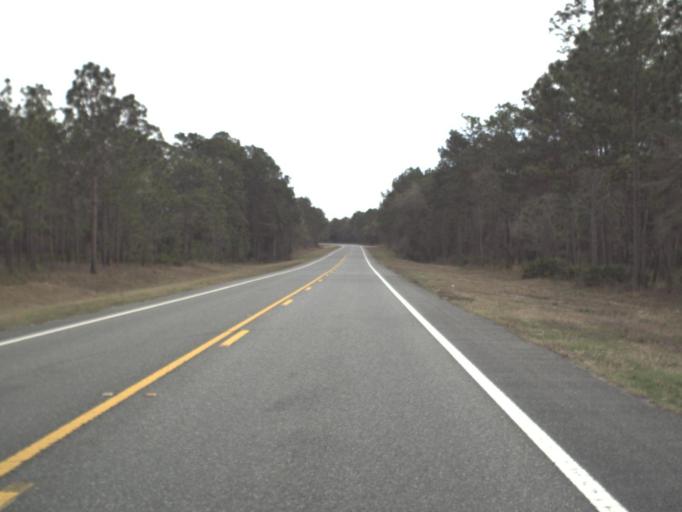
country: US
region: Florida
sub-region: Wakulla County
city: Crawfordville
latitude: 30.2956
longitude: -84.4114
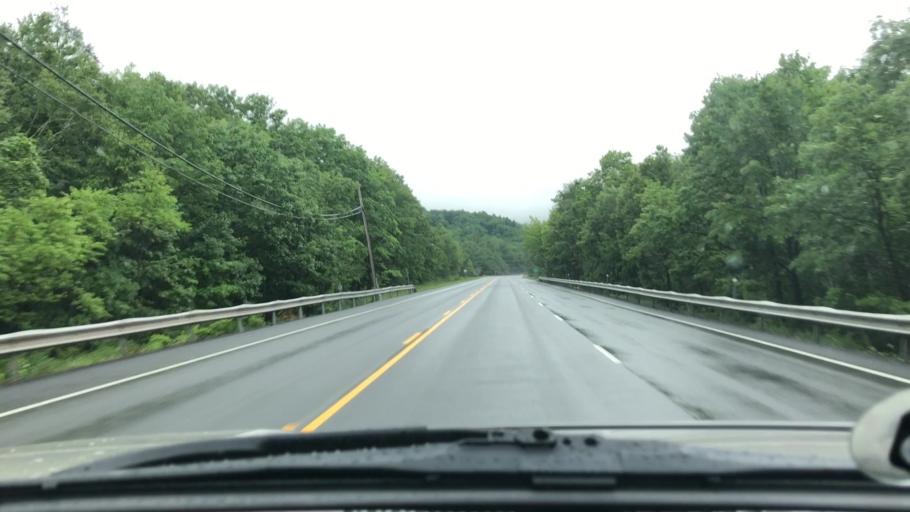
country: US
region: New York
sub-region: Greene County
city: Cairo
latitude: 42.3251
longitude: -74.1031
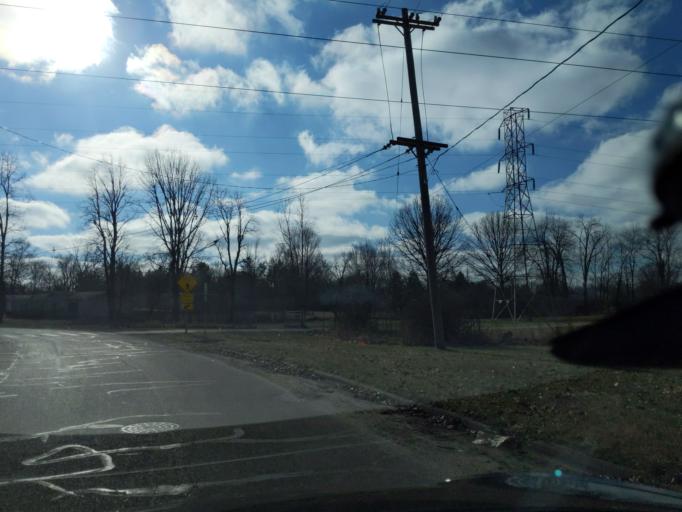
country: US
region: Michigan
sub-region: Ingham County
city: Lansing
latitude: 42.6772
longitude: -84.5790
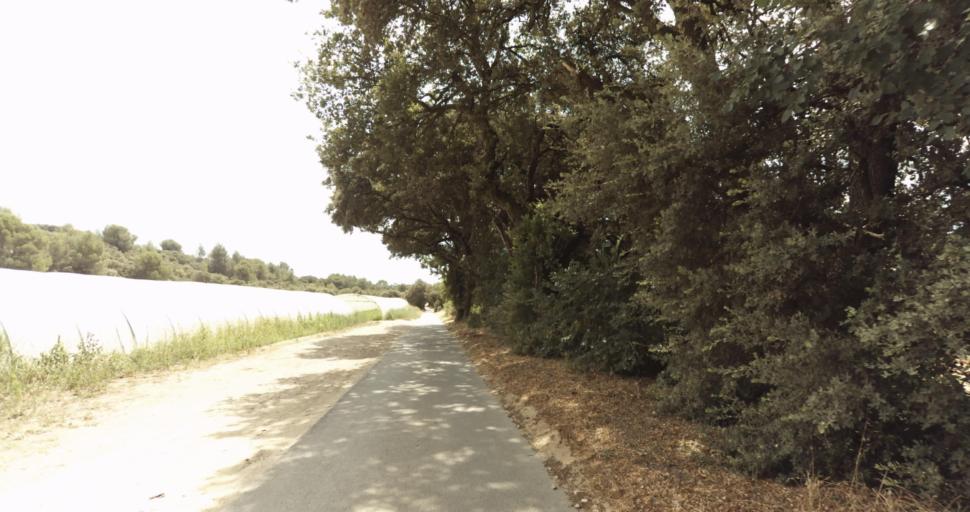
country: FR
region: Provence-Alpes-Cote d'Azur
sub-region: Departement du Vaucluse
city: Loriol-du-Comtat
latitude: 44.0610
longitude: 4.9924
______
#### [Short exercise]
Please write out all the items again with "city" swapped for "town" everywhere, keeping everything else the same and leaving out the pictures.

#### [Output of the exercise]
country: US
region: Florida
sub-region: Wakulla County
town: Crawfordville
latitude: 30.2956
longitude: -84.4114
country: US
region: New York
sub-region: Greene County
town: Cairo
latitude: 42.3251
longitude: -74.1031
country: US
region: Michigan
sub-region: Ingham County
town: Lansing
latitude: 42.6772
longitude: -84.5790
country: FR
region: Provence-Alpes-Cote d'Azur
sub-region: Departement du Vaucluse
town: Loriol-du-Comtat
latitude: 44.0610
longitude: 4.9924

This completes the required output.